A device was thrown at the front door of their house on the Toomagh Road, Castlecaulfield, about 0500 GMT on Friday. The children, aged from 16 years to 8 months, were asleep when the device was thrown at their front door, setting a hall curtain alight. The couple managed to put out the flames. They said they had no idea why they were targeted. The woman of the house added: "If it had gone in through that window my children would have been burned. My kids were panic stricken."
Earlier, army bomb disposal experts made safe the remains of a nail bomb which had exploded in east Belfast. No-one was injured in the blast at the corner of Bryson Street and the Newtownards Road, shortly after midnight on Thursday. However, the blast damaged a block of flats occupied by the elderly. The police said the attack was not thought to be sectarian. David Ervine of the loyalist Progressive Unionist Party said there had been tensions between the two communities in the area. He called on people to be vigilant and said whoever was behind the attack was trying to "tap into the sense of fear which exists in the area". In a separate development, the police said a possible sectarian attack was prevented after a bag containing two pipes and gloves was found in Dungannon, also in Tyrone, on Thursday night.
An army patrol discovered the items on the Killyman Road, near Killymerron Park. The Presbyterian Moderator, Dr Trevor Morrow, has condemned the wave of recent pipe bomb attacks as a ''moral outrage''. He accused the pipe bombers of having a ''reign of terror'' and spoke of his disgust at the attacks. "This is black and white. This is not just wrong this is evil.

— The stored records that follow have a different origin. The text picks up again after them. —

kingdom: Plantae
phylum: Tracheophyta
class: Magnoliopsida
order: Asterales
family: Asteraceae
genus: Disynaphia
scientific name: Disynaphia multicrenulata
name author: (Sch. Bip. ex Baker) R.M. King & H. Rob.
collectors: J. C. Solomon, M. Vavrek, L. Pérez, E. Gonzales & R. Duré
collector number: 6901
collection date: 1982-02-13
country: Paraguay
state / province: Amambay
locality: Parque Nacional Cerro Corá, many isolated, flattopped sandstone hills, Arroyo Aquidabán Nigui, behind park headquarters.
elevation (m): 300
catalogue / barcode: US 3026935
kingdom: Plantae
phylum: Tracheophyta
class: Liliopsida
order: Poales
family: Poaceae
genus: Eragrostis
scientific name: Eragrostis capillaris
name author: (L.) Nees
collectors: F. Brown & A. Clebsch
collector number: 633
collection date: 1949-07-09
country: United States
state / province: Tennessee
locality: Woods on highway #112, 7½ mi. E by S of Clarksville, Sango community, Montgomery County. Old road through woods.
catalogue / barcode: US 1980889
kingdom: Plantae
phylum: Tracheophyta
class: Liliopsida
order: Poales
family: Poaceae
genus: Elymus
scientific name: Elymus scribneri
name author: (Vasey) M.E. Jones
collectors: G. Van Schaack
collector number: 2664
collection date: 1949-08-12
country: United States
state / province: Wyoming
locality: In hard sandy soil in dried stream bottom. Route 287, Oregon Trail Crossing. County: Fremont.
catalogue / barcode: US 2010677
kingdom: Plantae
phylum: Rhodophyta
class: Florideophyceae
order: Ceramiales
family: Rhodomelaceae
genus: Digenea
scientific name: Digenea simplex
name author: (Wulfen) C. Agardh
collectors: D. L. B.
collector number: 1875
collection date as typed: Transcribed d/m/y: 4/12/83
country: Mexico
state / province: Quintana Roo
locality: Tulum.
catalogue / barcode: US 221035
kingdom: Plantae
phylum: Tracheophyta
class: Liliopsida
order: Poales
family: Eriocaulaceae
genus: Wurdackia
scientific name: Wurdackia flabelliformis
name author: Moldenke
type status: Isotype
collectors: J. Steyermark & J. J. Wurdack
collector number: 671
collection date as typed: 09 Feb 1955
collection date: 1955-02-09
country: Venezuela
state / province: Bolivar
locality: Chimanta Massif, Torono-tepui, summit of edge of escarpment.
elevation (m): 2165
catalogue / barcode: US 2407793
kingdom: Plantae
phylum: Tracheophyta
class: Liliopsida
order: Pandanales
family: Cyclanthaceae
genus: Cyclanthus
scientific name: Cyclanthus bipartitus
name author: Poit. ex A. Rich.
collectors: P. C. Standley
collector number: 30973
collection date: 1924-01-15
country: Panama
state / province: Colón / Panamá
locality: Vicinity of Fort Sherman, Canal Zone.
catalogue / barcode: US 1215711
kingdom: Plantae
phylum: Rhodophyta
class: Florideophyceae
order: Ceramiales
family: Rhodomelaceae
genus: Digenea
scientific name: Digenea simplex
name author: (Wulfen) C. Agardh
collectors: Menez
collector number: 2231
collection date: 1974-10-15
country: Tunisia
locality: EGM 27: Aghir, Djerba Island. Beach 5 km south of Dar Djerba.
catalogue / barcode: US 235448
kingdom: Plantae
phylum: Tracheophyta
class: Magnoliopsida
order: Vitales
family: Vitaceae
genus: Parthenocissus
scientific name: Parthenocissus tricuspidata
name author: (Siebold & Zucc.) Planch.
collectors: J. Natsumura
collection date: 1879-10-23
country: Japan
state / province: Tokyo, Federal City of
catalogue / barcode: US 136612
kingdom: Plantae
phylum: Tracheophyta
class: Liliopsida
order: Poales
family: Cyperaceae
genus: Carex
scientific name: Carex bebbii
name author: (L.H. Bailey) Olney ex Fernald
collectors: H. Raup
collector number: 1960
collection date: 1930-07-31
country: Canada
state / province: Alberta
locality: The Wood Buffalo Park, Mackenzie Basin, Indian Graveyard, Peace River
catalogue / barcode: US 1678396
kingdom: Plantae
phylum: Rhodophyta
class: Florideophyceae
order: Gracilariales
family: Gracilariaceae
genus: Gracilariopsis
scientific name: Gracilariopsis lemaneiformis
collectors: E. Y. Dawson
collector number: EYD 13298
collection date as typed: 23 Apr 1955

"It seems to be perpetrated by a militant loyalist faction their motivations we are not sure, but we are concerned that out Roman Catholic neighbours understand that for this to be done in the name of Protestant is outrageous to us." Mr Morrow made the comments after a number of attacks on Wednesday night and Thursday. Meanwhile, the railway line near Newry in County Down remains closed due to a security alert. The alert on the track at Killeavy started on Wednesday night following a bomb warning and then reports of an explosion. However, the police said they had not yet established the source of the loud bang, due to the terrain and the lack of any accurate direction. They are appealing for help from the local community. They want anyone who saw anything suspicious to contact detectives at Newry. As a result of the security alert, train services between Newry and Dundalk, in the Irish Republic, have been suspended for two days, and passengers are being bussed between the towns.